The point here is that we are not overly concerned with the signals given here by volume levels as Thursday's move on higher volume was in fact barely visible (taking the daily closing prices into account.)
Additional confirmation of the abovementioned points regarding timing comes from the analysis of the Gold Miners Bullish Percent Index - a market breadth/momentum indicator that is calculated by dividing two numbers: the amount of gold stocks on the buy signal (according to the point and figure chart, which emphasizes strong moves while ignoring small ones) and the amount of all gold stocks in the sector.

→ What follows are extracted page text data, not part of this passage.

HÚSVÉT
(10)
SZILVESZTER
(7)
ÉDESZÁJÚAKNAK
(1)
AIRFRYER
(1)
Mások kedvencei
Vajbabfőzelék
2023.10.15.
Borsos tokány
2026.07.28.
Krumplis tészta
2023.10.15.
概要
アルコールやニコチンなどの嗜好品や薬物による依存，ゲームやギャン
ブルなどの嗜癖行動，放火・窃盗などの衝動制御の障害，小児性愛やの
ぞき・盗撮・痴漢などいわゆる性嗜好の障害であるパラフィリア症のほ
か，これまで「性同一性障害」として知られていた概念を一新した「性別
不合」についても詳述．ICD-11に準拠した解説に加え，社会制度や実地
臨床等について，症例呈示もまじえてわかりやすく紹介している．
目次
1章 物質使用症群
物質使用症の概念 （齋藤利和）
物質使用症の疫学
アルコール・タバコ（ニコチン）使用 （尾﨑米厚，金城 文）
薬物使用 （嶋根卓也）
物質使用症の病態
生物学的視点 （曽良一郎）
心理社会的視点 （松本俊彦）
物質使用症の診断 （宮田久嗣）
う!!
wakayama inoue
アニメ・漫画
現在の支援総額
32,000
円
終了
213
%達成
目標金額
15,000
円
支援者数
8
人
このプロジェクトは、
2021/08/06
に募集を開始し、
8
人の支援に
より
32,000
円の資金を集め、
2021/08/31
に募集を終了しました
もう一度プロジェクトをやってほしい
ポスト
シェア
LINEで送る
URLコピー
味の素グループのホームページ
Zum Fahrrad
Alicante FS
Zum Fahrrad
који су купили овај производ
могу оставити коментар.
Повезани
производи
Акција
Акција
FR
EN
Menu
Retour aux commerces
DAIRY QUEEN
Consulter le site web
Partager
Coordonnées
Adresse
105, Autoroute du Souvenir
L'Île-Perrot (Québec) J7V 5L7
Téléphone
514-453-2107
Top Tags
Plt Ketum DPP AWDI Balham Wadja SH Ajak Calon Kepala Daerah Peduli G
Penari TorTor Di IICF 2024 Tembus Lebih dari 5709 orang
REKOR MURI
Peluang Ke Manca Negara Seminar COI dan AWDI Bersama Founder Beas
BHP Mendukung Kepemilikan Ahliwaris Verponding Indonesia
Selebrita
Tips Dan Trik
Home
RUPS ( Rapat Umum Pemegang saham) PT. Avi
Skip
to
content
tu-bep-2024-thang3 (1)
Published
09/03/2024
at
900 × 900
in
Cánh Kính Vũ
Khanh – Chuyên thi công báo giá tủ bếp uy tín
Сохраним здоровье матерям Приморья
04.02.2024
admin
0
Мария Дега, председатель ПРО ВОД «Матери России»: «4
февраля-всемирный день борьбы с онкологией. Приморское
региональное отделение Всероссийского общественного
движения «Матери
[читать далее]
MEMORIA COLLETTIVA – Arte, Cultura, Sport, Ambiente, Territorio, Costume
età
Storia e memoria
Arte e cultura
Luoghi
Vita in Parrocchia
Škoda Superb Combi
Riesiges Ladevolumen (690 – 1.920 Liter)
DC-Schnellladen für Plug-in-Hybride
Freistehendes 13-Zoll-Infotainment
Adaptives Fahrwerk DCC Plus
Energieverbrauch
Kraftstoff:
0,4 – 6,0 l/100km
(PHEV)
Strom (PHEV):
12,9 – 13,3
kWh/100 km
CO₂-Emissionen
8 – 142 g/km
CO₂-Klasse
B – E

This chart normally gives a good indication of the breadth of a rally/decline and is used as a confirmation of tops and bottoms. This week both indicators (RSI and William's %R) based on this particular index have just turned overbought. Consequently, the above chart suggests that the next local top should occur within two weeks or so, which is mostly in tune with what we've mentioned earlier in this update.
Summary
Little changes of significance were seen in the markets this week (the general stock market being the only exception, as it continued to provide further bearish confirmations.) The frantic developments in Europe directly affecting the euro and the USD have somewhat calmed. Without any extreme headlines reverberating around the globe, the markets were generally quiet as seasonal factors were able to yield some guidance to market direction.
Precious metals are likely to move upwards and the risk-reward ratio of gold continues to be much preferred over that of silver and mining stocks. Gold has been increasingly popular with the mainstream media of late. This will likely cause the PM sector to fail to move much higher or at least prevent any serious rally from developing during the summer months.
Gold is not expected to continue any massive rally from here either. Expectations are that it will not go much above the level of $1,300 or so before declining later in the summer.